● WHAT YOU WILL DO:
1. In the forum thread about the Ardmair Point sunset, how far north of Ullapool is the Ardmair Point camp site?
2. Reproduce the stretch of the Ardmair Point sunset thread from "I still like" through "(Apr 26, 2008)" word for word.

# Highland Trip 09 - Ardmair Point Sunset



## Mr Mike (Oct 2, 2007)

Some more from my Highland Trip last month, this time its on the beach at Ardmair Point camp site 3 miles north of Ullapool.

1.









2.









3.









Really struggled with these on the PP but finally settled on the above, please let me know which one you like best and any other feedback is more than welcome.

Mike


----------



## Elliott19864 (May 11, 2008)

Cracking photos :thumb:


----------



## SBerlyn (Nov 9, 2008)

Is it my eyesight or is the horizon in #1/2 skewed?

A graduated filter of +ve exposure over the rocks would have helped IMO as I think you've underexposed by at least a stop..

Did you shoot RAW? If so, feel free to email me the file and I'll have a go with them for you 

S


----------



## Mr Mike (Oct 2, 2007)

I have reworked number #1 to see what you think....

1.









Please let me know if this is better and will do the other 2 the same

Mike


----------



## SBerlyn (Nov 9, 2008)

Infinitely better


----------



## mteam (Dec 8, 2007)

I have to disagree I prefer the first one to your reworked one I think its more dramatic 

lol which do you prefer Mike?


----------



## byrnes (Jul 15, 2008)

I refer the 1st one before the rework, but they are all really cracking photos, very moody. :thumb:


----------



## Silver R26 (Jul 19, 2008)

Cracking set :thumb:


----------



## spitfire (Feb 10, 2007)

I liked 1&2 of the first lot and would have selected No1(very moody) but I really like the facelifted shot.  Great effort:thumb:


----------



## Edward101 (Jun 5, 2009)

Very nice shots there :thumb:


----------



## Mr Mike (Oct 2, 2007)

:thinking: this is just getting confusing now

Right lets see if we get everyone on the same level here, somewhere in between and i think i like it best out of them all.....










Lowered the foreground a little

Bring it on....where we at with this one?


----------



## spitfire (Feb 10, 2007)

Can we see the three of them in the same post please. It would be easier to compare


----------



## Mr Mike (Oct 2, 2007)

Here you go..

Original edit









re edit 1









re edit 2


----------



## spitfire (Feb 10, 2007)

I still like re edit 1. I think it's the highlight in the pool of water on the righthand side which does it for me.:thumb:


----------



## Gary-360 (Apr 26, 2008)

All great photos and they remember me of Fishing for Mackerel about 20 years ago at Achiltibuie (another 15 miles from Ardmair), 4 of us spinning of the wooden jetty were eating them for a week!!
I returned around 10 years ago with my son, and caught 3, it seems the Russian Hoover ships were off the coast sucking them up and processing them.
We were camping at Ardmair and loved nothing better than sitting watching the Dolphins and Porpoise in the bay in the evening.

Thanks for the memories.

Gary


----------

● SUPPLIED ENTRIES:
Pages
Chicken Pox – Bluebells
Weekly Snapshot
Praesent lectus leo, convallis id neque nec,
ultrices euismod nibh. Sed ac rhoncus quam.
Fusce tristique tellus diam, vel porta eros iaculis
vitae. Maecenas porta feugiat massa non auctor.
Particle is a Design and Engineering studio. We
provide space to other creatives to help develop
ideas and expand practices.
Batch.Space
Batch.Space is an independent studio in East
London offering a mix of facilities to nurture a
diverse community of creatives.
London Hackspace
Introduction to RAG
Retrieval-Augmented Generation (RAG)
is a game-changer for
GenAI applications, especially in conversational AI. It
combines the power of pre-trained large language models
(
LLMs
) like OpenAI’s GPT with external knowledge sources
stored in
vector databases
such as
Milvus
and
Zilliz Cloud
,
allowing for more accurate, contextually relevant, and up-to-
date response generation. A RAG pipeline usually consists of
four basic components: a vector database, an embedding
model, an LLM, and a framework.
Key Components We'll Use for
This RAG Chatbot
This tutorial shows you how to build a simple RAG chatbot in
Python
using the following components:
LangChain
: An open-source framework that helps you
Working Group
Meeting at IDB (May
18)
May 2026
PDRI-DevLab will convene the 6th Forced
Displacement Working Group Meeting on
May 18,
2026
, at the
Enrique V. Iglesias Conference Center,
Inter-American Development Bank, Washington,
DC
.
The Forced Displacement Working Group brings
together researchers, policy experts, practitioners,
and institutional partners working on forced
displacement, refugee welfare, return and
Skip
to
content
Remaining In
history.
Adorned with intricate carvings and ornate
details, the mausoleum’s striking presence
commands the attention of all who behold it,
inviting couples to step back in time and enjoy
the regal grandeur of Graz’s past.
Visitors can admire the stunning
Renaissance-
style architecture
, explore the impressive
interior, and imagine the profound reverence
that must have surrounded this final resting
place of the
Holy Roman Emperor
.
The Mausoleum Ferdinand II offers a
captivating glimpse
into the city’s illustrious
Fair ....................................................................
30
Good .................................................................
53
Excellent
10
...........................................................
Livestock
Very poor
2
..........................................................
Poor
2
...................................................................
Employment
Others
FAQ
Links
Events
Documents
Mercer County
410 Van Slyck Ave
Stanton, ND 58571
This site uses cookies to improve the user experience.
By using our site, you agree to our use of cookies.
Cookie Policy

--

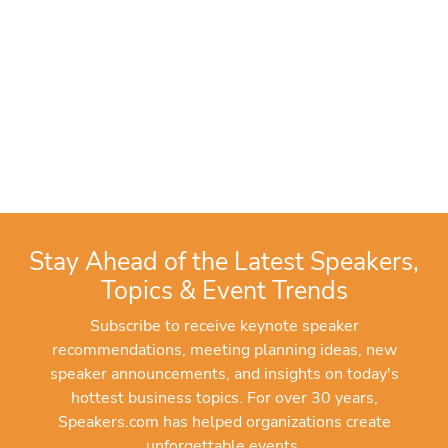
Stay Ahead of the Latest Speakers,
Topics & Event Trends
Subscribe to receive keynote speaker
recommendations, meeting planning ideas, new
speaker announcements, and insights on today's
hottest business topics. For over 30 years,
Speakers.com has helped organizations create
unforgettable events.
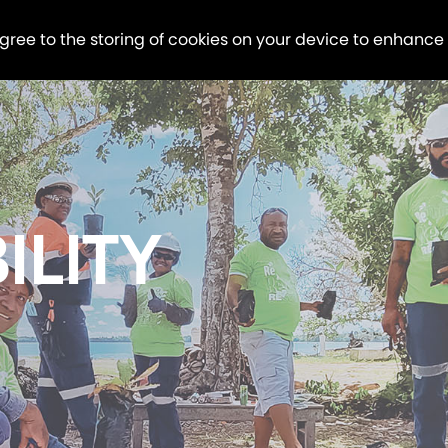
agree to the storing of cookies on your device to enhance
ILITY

● TASK-BY-TASK RESULTS:
1. 3 miles

2.
I still like re edit 1. I think it's the highlight in the pool of water on the righthand side which does it for me.:thumb:


----------



## Gary-360 (Apr 26, 2008)